Une fois que les promesses habituelles d’héritage sur la régénération urbaine et la participation sportive sont supprimées, les jeux ne sont-ils pas un gaspillage de ressources dépassé pour un pays en difficulté ? Quelle valeur la Francophonie a-t-elle si elle ne fait pas partie d’une véritable tentative de tenir compte de l’assujettissement et de l’exploitation par la France des Noirs et de leur terre, et d’un soutien continu aux hommes forts de l’Afrique tels que Kagame ?

Inventé par le géographe et colonialiste français du XIXe siècle Onésime Reclus, le mot Francophonie était la grande vision de l’expansion coloniale française. Dans son ouvrage de 1883, France, Algérie et Colonies, Reclus soutenait que la France devait se concentrer sur la colonisation de l’Afrique – un continent riche en ressources naturelles et où vit aujourd’hui l’écrasante majorité de la population francophone.

Reclus a si bien parlé de la colonisation française qu’à la fin de la conférence de Berlin en 1885, la France a pris la plus grosse part du « magnifique gâteau africain ». En fait, jusqu’à la chute du mur de Berlin en 1989, la France était la seule ancienne puissance coloniale qui a maintenu et étendu sa portée en Afrique. Près de la moitié des pays africains ont été à un moment donné des colonies ou des protectorats français.

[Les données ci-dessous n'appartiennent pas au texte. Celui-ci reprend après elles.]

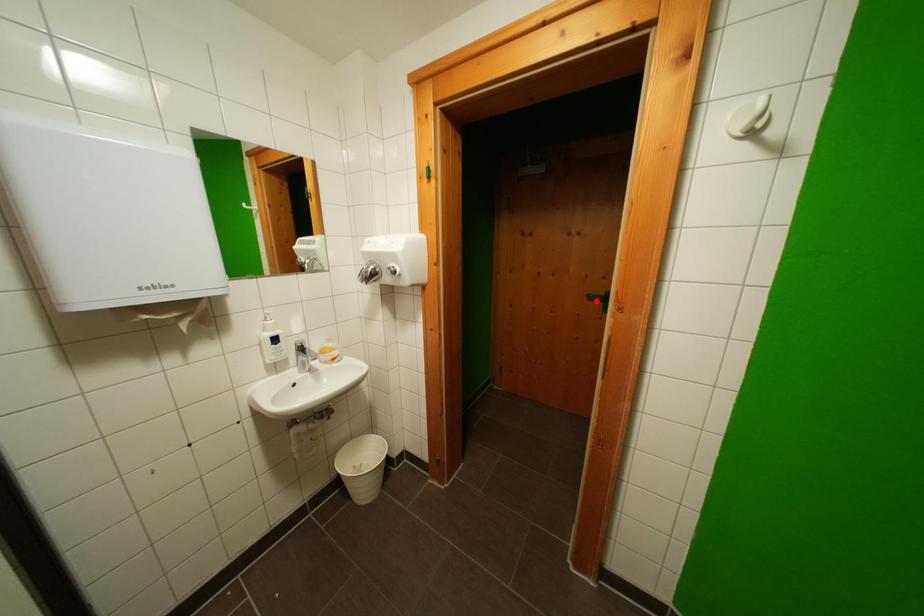
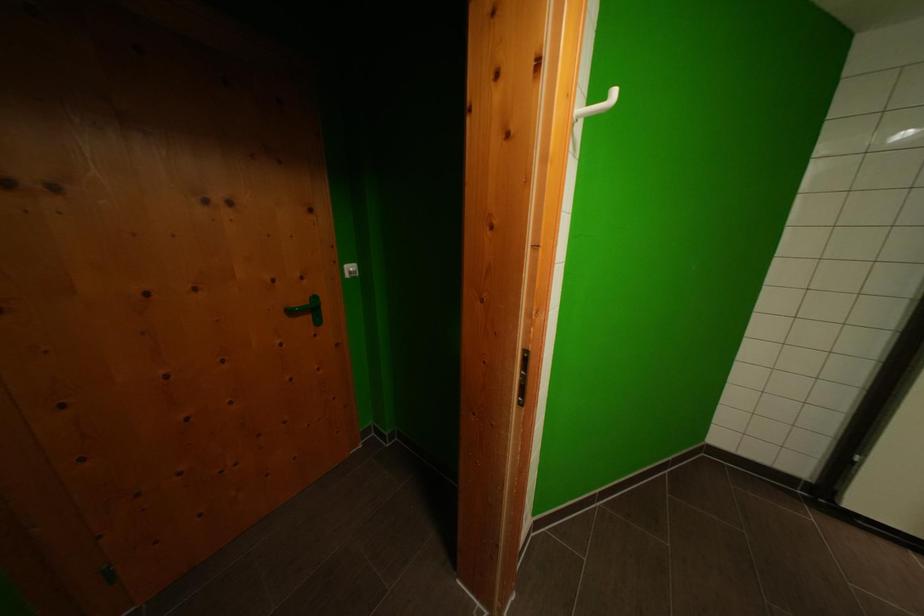
Locate, in the second image, the point that corresponds to the highlighted location in the first image.

(297, 315)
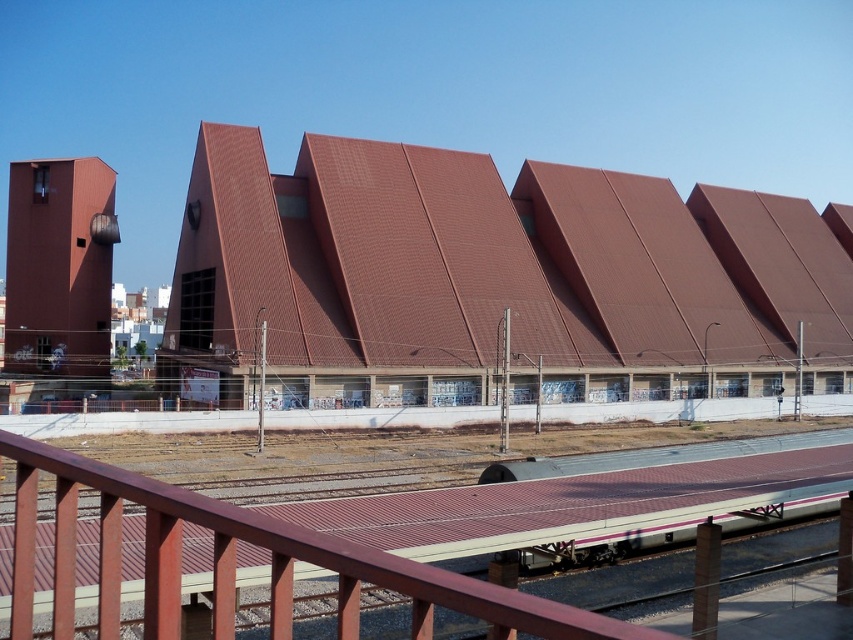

Alors que des athlètes de 40 pays de la Francophonie s’affrontent sur l’athlétisme dans les prochains jours, des Congolais meurent à cause des combats en RDC qui n’auraient pas pu se poursuivre comme ils l’ont fait depuis 1998 sans, en partie, les actions de la France.

La RDC aurait dû quitter la Francophonie il y a des années et annuler les jeux en signe de protestation.